HOW TO COMPLETE THIS TASK: Please write out word for word the lines of the listing below, starting at the line that contains "效解决网站崩溃的问题，成为了每位网络用户和网站管理员" and ending after the line that contains "网页崩溃的原因之一可能是浏览器缓存问题。长时间存".

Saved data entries
________________

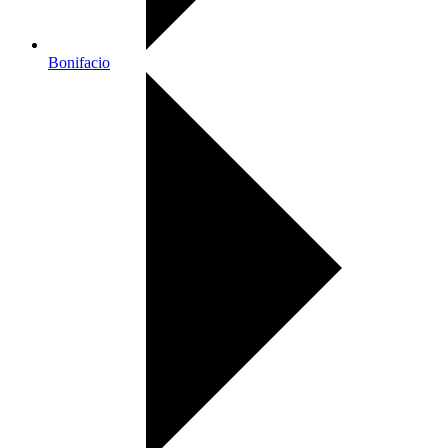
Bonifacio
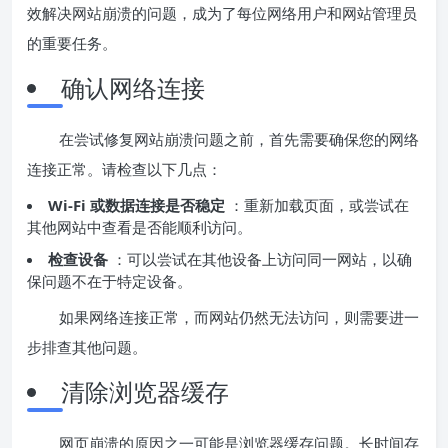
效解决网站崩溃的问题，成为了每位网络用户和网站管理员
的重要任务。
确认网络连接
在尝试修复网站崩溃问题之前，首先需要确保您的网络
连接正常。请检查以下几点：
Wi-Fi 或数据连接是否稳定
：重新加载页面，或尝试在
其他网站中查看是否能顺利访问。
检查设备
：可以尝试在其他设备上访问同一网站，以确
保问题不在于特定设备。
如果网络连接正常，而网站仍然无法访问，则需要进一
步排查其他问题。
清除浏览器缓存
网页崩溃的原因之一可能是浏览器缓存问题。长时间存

________________

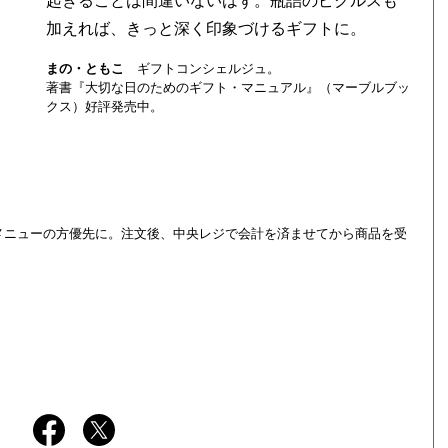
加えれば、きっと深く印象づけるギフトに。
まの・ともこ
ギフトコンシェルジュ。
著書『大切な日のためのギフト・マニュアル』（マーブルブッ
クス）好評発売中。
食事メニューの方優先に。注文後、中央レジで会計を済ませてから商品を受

________________

WRITTEN RESPONSE:
效解决网站崩溃的问题，成为了每位网络用户和网站管理员
的重要任务。
确认网络连接
在尝试修复网站崩溃问题之前，首先需要确保您的网络
连接正常。请检查以下几点：
Wi-Fi 或数据连接是否稳定
：重新加载页面，或尝试在
其他网站中查看是否能顺利访问。
检查设备
：可以尝试在其他设备上访问同一网站，以确
保问题不在于特定设备。
如果网络连接正常，而网站仍然无法访问，则需要进一
步排查其他问题。
清除浏览器缓存
网页崩溃的原因之一可能是浏览器缓存问题。长时间存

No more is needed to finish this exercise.